Friday, June 18, 2010

First Week of Coding

This week, I split my time between learning more about Quantum Computation and actual coding for my project.

So far, I have taught my code how to create a single Qbit of definite state and build the single Qbit gates that are to operate on it. I have built into the gate classes the ability to represent themselves in different bases (right now I have only implemented the |0> |1> and |+> |-> bases). To see how this all works, let me show an example of me creating an XGate operating on a single Qbit of definite state |1> and then representing it in the |0> |1> basis:

In [2]: circuit = XGate(0)*Qbit(1)

In [3]: circuit
Out[3]: X(0)⋅|1>

In [5]: represent(circuit, ZBasisSet())
[1.0]
[ 0]

This is exactly what we would expect as the XGate acts in the same way as a classical NOT gate would, switching the Qbit from the state |0> to the state |1>. We can of course make the number of gates we apply more complicated, with a Gate having an X, Hadamard and Z gate applied to it in that order:

In [7]: circuit = ZGate(0)*HadamardGate(0)*XGate(0)*Qbit(1)

In [8]: circuit
Out[8]: Z(0)⋅H(0)⋅X(0)⋅|1>

In [9]: represent(circuit, ZBasisSet())
[ 0.707106781186547]
[-0.707106781186547]

A quick matrix multiplication confirms that this is the expected result.

In the future, I will want to make the 'represent' function output in the standard |ket> notation. Also, I will need to implement a simplify function which will make any obvious simplifications to the gates. To generalize these gates so they can operate on multiple Qbits, the code will need to take the Kronecker Product of the 2x2 matrix with several unity matrices. Also, I will want to create tests to automatically test the code.

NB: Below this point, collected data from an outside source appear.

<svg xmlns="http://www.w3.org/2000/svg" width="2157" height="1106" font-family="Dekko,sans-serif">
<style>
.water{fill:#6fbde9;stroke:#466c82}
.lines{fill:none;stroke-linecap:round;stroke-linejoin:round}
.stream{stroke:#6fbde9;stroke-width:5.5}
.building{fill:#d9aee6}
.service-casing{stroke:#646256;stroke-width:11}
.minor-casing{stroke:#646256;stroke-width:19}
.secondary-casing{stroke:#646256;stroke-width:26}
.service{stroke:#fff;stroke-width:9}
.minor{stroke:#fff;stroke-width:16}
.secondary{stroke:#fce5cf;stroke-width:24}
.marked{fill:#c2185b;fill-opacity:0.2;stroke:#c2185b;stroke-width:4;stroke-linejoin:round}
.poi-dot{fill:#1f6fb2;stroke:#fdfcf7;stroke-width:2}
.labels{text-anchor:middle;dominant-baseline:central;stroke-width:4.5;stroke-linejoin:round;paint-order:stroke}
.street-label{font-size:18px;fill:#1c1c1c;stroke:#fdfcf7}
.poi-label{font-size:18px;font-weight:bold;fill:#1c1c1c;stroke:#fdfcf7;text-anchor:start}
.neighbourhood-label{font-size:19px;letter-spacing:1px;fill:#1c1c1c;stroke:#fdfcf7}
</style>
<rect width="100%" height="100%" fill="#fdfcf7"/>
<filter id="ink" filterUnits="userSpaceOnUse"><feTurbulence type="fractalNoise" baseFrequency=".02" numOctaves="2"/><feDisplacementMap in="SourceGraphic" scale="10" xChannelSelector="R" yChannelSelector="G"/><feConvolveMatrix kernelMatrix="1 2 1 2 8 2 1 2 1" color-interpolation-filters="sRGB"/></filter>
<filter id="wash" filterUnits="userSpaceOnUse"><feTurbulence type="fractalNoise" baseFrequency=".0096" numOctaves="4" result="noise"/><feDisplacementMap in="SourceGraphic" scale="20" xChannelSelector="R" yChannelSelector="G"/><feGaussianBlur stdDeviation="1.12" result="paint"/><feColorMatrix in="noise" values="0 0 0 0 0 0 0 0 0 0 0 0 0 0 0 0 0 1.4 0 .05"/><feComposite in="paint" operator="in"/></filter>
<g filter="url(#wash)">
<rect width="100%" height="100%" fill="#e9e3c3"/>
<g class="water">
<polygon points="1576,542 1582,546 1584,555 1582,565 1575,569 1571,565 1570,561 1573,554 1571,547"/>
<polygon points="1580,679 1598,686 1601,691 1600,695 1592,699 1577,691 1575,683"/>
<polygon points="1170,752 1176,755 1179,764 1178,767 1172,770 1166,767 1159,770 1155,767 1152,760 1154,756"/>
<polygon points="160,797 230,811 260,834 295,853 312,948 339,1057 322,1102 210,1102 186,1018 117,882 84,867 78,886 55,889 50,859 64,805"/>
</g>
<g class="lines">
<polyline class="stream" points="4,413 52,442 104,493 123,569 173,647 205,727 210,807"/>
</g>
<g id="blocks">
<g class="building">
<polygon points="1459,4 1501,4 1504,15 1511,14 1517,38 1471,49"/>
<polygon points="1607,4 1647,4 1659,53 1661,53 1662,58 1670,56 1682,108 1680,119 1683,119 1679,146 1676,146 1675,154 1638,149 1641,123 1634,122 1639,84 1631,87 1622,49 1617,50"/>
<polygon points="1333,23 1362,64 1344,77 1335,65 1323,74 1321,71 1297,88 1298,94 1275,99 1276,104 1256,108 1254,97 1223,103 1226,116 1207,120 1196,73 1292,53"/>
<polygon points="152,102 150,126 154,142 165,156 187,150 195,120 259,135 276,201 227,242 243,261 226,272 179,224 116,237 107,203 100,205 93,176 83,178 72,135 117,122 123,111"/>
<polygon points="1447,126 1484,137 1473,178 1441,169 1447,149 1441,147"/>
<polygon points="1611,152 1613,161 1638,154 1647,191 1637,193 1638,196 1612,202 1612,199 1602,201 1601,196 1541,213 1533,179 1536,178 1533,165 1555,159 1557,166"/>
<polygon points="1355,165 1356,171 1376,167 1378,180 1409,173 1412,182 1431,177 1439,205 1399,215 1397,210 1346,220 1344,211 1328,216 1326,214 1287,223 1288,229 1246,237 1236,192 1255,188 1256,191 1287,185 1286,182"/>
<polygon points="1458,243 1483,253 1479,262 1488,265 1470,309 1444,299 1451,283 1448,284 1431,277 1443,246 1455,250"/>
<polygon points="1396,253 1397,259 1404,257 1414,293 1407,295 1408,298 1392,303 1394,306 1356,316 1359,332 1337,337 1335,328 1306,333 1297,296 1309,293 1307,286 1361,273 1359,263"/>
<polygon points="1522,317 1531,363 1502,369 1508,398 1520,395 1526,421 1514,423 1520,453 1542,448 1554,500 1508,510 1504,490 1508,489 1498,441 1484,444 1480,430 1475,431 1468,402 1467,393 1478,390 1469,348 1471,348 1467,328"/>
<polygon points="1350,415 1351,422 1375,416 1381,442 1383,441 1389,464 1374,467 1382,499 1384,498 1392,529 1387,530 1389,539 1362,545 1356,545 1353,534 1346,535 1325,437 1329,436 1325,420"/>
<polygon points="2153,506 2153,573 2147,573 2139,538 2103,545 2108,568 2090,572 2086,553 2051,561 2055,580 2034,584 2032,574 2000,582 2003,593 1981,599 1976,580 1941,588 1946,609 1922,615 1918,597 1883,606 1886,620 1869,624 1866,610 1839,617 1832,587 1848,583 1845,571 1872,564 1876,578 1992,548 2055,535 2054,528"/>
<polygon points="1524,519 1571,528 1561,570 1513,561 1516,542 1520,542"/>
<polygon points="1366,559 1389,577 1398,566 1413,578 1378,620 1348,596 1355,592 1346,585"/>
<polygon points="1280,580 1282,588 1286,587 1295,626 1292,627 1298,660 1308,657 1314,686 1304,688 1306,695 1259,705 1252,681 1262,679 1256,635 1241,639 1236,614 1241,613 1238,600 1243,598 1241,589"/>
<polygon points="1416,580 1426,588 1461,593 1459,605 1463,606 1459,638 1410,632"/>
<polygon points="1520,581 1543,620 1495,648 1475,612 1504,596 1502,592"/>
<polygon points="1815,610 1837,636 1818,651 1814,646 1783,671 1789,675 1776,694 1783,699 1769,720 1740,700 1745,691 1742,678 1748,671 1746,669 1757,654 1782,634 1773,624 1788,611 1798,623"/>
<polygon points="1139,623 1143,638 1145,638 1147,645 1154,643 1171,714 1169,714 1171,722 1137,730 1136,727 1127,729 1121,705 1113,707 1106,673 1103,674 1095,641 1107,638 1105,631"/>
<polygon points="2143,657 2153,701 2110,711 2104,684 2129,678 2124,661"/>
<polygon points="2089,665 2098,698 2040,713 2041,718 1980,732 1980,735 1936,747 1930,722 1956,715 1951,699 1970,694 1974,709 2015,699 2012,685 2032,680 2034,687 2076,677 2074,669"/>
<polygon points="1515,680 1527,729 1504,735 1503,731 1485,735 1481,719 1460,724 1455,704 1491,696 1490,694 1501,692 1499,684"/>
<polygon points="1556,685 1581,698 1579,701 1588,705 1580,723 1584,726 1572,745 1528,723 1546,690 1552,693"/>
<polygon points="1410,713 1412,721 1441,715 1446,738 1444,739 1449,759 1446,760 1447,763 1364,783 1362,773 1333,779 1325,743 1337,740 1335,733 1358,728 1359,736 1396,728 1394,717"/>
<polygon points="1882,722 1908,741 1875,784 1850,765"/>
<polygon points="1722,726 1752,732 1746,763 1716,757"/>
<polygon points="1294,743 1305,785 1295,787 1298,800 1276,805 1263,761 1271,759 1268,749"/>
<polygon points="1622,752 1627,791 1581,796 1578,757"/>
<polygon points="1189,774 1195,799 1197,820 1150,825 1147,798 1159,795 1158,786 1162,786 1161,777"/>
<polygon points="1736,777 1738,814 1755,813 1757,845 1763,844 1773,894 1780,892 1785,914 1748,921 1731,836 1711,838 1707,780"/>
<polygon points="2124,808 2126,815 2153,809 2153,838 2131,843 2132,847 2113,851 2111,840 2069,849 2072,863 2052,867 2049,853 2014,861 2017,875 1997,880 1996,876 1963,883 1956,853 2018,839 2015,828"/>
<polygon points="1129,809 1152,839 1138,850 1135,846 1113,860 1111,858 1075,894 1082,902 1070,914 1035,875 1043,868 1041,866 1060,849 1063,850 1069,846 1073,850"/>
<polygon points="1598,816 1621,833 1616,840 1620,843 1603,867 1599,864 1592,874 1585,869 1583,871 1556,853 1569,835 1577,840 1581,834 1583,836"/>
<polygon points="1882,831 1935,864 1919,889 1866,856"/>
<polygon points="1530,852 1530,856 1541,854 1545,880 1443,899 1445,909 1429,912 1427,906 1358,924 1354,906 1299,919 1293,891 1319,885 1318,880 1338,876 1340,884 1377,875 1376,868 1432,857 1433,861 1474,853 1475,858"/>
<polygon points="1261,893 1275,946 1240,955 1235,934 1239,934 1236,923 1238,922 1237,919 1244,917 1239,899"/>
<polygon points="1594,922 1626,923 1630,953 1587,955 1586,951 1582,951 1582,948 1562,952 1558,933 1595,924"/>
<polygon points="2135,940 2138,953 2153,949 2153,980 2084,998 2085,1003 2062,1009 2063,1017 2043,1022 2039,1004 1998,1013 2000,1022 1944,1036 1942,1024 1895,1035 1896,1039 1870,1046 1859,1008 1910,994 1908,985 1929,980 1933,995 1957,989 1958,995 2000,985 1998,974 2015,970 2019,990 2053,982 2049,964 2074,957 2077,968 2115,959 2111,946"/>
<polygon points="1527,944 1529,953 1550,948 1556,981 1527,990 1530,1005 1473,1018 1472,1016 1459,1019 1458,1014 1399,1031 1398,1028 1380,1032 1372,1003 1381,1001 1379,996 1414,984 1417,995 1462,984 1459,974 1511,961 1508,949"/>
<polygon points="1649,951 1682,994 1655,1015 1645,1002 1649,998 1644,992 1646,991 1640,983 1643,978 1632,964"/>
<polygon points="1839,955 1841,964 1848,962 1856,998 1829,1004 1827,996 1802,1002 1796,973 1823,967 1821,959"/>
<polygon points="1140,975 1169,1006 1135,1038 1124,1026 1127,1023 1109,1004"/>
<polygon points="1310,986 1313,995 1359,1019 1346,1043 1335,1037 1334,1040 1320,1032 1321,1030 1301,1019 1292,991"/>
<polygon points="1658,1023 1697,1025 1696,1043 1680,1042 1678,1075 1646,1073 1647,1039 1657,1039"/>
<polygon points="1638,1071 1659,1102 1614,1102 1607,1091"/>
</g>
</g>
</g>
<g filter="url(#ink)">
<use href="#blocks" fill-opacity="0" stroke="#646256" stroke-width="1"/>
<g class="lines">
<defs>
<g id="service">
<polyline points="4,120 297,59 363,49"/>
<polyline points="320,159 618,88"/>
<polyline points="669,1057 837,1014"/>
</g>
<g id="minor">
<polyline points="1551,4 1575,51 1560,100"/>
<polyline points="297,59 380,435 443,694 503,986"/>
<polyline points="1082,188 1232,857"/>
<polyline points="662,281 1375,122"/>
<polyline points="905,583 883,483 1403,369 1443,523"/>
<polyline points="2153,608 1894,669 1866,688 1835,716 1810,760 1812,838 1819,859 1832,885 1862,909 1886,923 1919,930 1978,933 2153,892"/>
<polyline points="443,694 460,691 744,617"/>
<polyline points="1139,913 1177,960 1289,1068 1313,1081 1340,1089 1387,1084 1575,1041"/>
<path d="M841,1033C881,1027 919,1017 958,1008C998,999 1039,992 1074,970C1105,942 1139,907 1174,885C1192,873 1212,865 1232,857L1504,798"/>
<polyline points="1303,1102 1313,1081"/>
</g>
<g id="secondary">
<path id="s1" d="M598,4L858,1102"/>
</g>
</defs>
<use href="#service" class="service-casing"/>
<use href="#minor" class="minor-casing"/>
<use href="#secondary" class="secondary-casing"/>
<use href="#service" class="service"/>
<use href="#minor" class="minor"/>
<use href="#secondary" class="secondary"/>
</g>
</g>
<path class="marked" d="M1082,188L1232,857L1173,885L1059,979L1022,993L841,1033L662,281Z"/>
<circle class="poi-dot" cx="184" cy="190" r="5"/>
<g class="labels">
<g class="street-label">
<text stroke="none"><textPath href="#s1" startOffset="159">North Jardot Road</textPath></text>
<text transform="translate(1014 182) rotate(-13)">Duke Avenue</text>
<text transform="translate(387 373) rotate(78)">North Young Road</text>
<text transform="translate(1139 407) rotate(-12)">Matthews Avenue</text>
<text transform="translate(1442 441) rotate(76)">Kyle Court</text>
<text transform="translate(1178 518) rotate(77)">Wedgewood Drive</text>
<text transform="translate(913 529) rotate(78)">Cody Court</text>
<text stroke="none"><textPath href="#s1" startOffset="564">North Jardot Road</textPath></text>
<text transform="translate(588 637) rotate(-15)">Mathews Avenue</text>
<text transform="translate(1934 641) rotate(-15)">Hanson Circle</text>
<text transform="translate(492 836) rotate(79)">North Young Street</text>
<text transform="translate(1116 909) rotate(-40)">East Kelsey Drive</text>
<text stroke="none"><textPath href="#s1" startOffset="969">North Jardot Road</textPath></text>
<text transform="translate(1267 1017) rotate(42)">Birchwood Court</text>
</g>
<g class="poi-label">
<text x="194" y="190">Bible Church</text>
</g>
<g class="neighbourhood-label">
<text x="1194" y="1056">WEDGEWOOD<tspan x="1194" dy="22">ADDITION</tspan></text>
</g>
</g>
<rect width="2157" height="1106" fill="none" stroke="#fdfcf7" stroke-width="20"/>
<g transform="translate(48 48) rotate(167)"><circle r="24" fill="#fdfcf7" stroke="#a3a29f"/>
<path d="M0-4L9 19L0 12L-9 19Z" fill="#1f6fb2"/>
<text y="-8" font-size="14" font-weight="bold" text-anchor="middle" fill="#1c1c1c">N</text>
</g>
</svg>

Much of this week I spent reading through relevant resources. I thoroughly read the first chapter of Mermin's book "Quantum Computer Science: An Introduction". This book introduces Quantum Computation by first discussing reversible classical gates (some not all that useful) and then generalizes these gates to quantum computation; the book goes through quite a few gate equivalences that I will want to teach the code to recognize.

I also started digging through a article describing the Solovay-Kitaev algorithm which allows an arbitrary single qbit operator to efficiently be approximated in terms of our set of universal gates; I will want to teach my code how to do this.

1 comment:

  1. Just a note on your branch, you have whitespace errors. The test_code_quality.py test will reveal these to you and the bin/strip_whitespace.py script will fix them. See if you can setup your text editor to strip them for you automatically.